Sony Reader Pocket Edition: Good reading in a small package

Sony's smallest e-book reader is lightweight, elegant and offers a touch screen -- but no wireless features.

The market for e-book readers has become cluttered with devices, many of them worthy. Three of the latest to hit the shelves are updates to Sony's Reader line: the Sony Reader Pocket Edition ($179.99), the Touch Edition ($229.99) and the Daily Edition ($299.99).

I looked at the Sony Reader Pocket Edition (Model PRS350), which, at 6.25 x 4.25 x .40 in. and 7.76 oz., is ideal for people who want to minimize the weight of their technology.

Sony Reader Pocket Edition
Sony Reader Pocket Edition

What does it do? The Sony Reader Pocket Edition is not only lightweight and slim, but offers a 5-in. E-Ink Pearl touch screen, which is brighter and more responsive than any of the previous Sony models and rivals any of the E-Ink displays available on competing products.

The touch screen is, in fact, one of the selling points of this device, and it's a good one. Those of us who have become used to touch screens on other devices such as smartphones will find the Pocket Edition very easy to navigate. It not only lets you page through a book easily, but offers other advantages as well; for example, if you double-tap on a word, you can get a definition from one of several dictionaries.

The Pocket Edition is a simple device. It offers a single micro-USB connection (which is used both to power the device and transfer data), an on/off switch and a stylus. It also has five slim silver buttons below the screen for Page Back, Page Forward, Home, Zoom and Options.

The home screen lets you select from your library of books (with the one you were last reading displayed prominently at the top of the screen), periodicals, collections of books, and any notes you have taken.

The Zoom button allows you to adjust the size of the type, with a choice of six sizes; you can also zoom in and out using a sliding control or choose to view your document with different-size margins or with two or three columns of text.

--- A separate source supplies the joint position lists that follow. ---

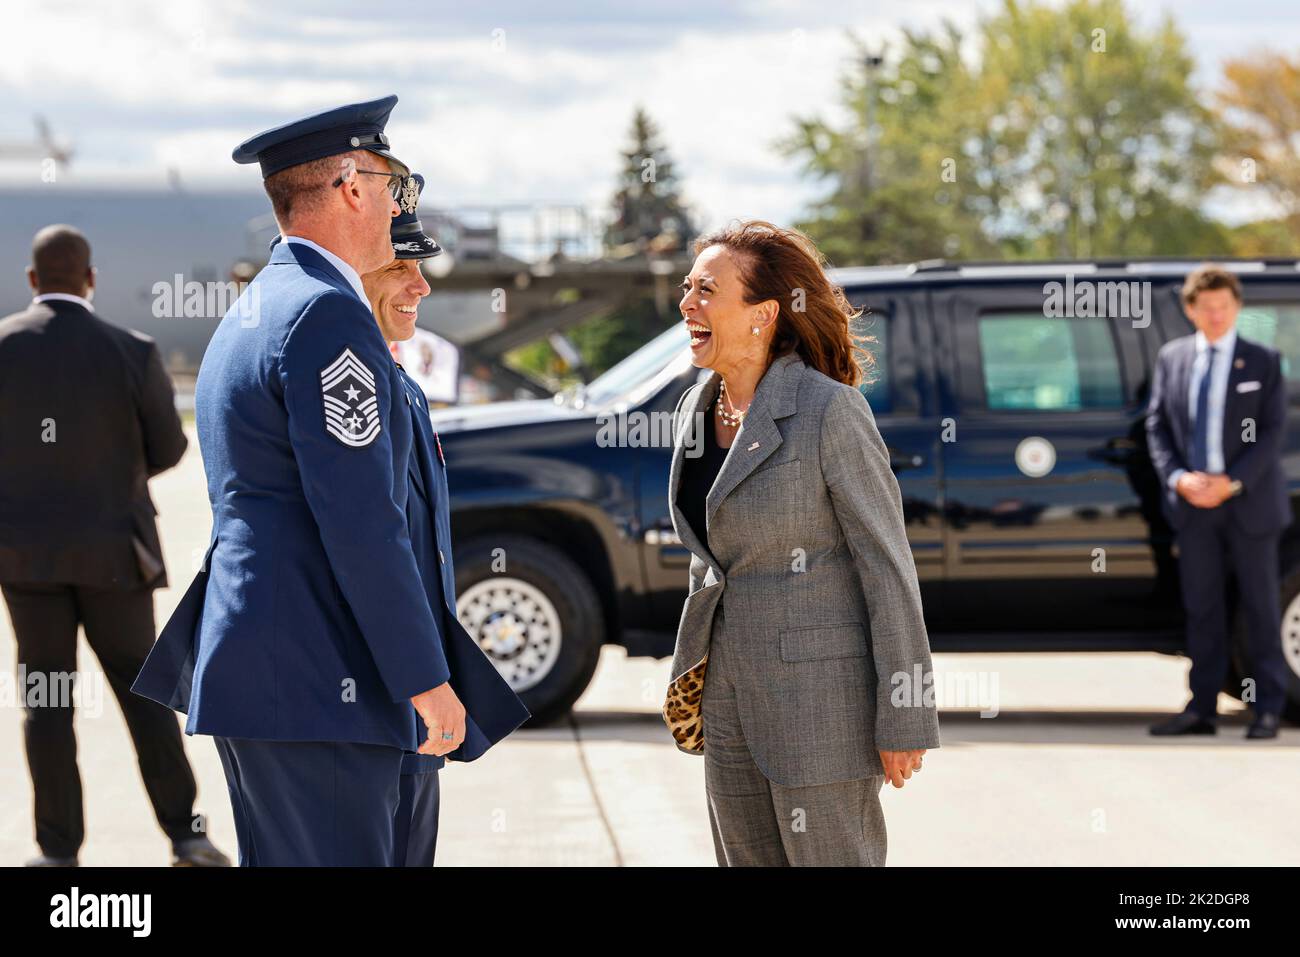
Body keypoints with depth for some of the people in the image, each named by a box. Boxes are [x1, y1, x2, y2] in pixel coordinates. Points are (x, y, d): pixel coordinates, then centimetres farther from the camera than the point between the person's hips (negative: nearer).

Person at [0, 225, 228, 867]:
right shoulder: (132, 354, -10)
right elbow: (168, 448, 0)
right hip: (111, 547, 0)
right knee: (140, 689, 9)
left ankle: (60, 850, 5)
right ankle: (185, 834, 6)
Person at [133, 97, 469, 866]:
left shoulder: (249, 316, 19)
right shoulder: (328, 313, -13)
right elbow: (361, 520, -18)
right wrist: (426, 678, -15)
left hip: (252, 667, 10)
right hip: (314, 683, -10)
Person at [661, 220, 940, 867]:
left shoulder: (830, 410, -15)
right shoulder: (697, 409, 8)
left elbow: (888, 565, -14)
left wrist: (904, 721, -15)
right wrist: (692, 678, 20)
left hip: (821, 692, -7)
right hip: (730, 692, 7)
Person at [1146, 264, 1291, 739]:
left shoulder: (1263, 362, -1)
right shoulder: (1171, 358, 7)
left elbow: (1272, 432, -6)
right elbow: (1157, 424, 6)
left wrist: (1232, 482, -16)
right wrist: (1177, 478, -10)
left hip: (1249, 501, -3)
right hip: (1192, 503, 3)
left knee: (1260, 606, 3)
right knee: (1201, 607, 5)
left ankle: (1268, 709, 8)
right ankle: (1201, 708, 8)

The Options button gives you access to a variety of features, including bookmarks, word logs (a list of the words you looked up in the Pocket Edition's dictionary), search, and the option to delete a book. You also can go to another page or a page that you previously searched on, and you can adjust the display's brightness and saturation levels.

Options also lets you add notes, either by drawing them in using the stylus that rests within a slot on the unit or by typing them in using an on-screen keypad. Strangely, while there's a separate icon (that comes up when you choose Notes from the Options menu) for adding a note by drawing with the stylus, you have to double-tap on the highlighted part of the screen to get the keypad to appear, which didn't always work for me. An icon for the keypad would have been a lot easier.

The Pocket Edition comes with its own software, the Reader Library. It installs (on both Windows and OS X computers) the first time you connect it to your e-reader via a USB cable, and thereafter opens every time you connect the e-reader to your computer. The Library lets you organize your e-books, transfer them onto and off of the reader, and purchase new ones via Sony's Reader Store. The software also offers links to free sources such as Google Books, and you can import text files and other documents from your computer. The Sony Readers are compatible with ePub, PDF, BBeB Book, text and RTF formats; for images, they can handle JPEG, PNG, GIF and BMP. The unit comes with 2GB of memory, 1.4GB of which is available to the user.

What's cool about it? I was very impressed with the readability of the display -- I had no trouble reading it in very bright sunlight -- and with the design and interface of the device as a whole. The Pocket Edition is small enough so that it isn't a burden to slip into a pocket or a bag, even if you're already carrying a notebook or other devices.

I also liked the ease with which I could import documents. The Sony Readers are less restrictive than the market-leading Kindles, mainly because they use the close-to-standard ePub format; as a result, I had the choice of either using Sony's Reader Library to find books or simply getting e-books from external sources and importing them. It took me only a few seconds to import several PDF and RTF documents that I needed to read for work -- a much less burdensome process than getting similar documents into a Kindle.

What needs to be fixed? The Pocket Edition (and the slightly larger and more feature-filled Touch Edition) doesn't connect wirelessly to the Internet or any e-book vendor. This could be a real problem in a market where people like to be able to purchase books without having to physically connect to their computers -- especially considering that the Sony Readers are priced fairly high in comparison to their competitors. For example, the Kindle Wi-Fi, which has a 6-in. non-touch display, sells for $139, about $40 less than the Pocket Edition.

In addition, unlike the Touch Edition, which sports Memory Stick Pro Duo and SD media slots, the Pocket Edition doesn't include any kind of expansion slots and doesn't offer any kind of audio support -- so you can't read and listen to music, which would have been nice.

Bottom line: The Sony Reader Pocket Edition is an excellent tool for portable reading, especially with its improved touch screen and its ability to easily accept a variety of document formats. Whether it can thrive in a market that also includes wireless devices at lower prices is uncertain, however.